» **PROBLEM**
Each line below must be printed again exactly.

SUPPLIED DATA Start Marker

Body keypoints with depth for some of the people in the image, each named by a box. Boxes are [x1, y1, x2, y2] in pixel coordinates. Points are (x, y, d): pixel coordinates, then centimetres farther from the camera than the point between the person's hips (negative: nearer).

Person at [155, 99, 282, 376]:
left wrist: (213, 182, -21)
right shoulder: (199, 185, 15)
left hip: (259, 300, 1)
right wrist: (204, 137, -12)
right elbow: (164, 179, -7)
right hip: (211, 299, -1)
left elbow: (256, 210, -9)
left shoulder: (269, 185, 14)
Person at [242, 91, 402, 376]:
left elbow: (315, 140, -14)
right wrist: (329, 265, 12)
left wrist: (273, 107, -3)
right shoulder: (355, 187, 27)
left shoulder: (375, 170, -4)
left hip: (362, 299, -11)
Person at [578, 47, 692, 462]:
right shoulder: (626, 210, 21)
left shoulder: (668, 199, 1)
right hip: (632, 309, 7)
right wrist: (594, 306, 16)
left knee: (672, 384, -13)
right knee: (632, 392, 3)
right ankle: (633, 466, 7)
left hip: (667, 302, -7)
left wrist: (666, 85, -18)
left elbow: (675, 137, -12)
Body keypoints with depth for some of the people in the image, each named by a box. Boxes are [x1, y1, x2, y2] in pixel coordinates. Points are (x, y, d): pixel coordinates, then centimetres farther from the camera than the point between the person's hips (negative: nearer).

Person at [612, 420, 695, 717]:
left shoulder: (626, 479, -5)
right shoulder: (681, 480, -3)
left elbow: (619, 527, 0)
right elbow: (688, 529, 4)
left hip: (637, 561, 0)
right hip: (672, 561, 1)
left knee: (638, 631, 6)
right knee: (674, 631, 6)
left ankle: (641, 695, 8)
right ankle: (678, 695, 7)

SUPPLIED DATA End Marker

» **ANSWER BELOW**
Body keypoints with depth for some of the people in the image, each named by a box. Boxes are [x1, y1, x2, y2] in pixel coordinates. Points are (x, y, d): pixel coordinates, then centimetres farther from the camera than the point between the person's hips (negative: nearer).

Person at [155, 99, 282, 376]:
left wrist: (213, 182, -21)
right shoulder: (199, 185, 15)
left hip: (259, 300, 1)
right wrist: (204, 137, -12)
right elbow: (164, 179, -7)
right hip: (211, 299, -1)
left elbow: (256, 210, -9)
left shoulder: (269, 185, 14)
Person at [242, 91, 402, 376]:
left elbow: (315, 140, -14)
right wrist: (329, 265, 12)
left wrist: (273, 107, -3)
right shoulder: (355, 187, 27)
left shoulder: (375, 170, -4)
left hip: (362, 299, -11)
Person at [578, 47, 692, 462]:
right shoulder: (626, 210, 21)
left shoulder: (668, 199, 1)
right hip: (632, 309, 7)
right wrist: (594, 306, 16)
left knee: (672, 384, -13)
right knee: (632, 392, 3)
right ankle: (633, 466, 7)
left hip: (667, 302, -7)
left wrist: (666, 85, -18)
left elbow: (675, 137, -12)
Body keypoints with depth for some of the people in the image, each named by a box. Boxes are [x1, y1, x2, y2] in pixel coordinates. Points are (x, y, d): pixel coordinates, then centimetres farther from the camera than the point between the person's hips (negative: nearer).

Person at [612, 420, 695, 717]:
left shoulder: (626, 479, -5)
right shoulder: (681, 480, -3)
left elbow: (619, 527, 0)
right elbow: (688, 529, 4)
left hip: (637, 561, 0)
right hip: (672, 561, 1)
left knee: (638, 631, 6)
right knee: (674, 631, 6)
left ankle: (641, 695, 8)
right ankle: (678, 695, 7)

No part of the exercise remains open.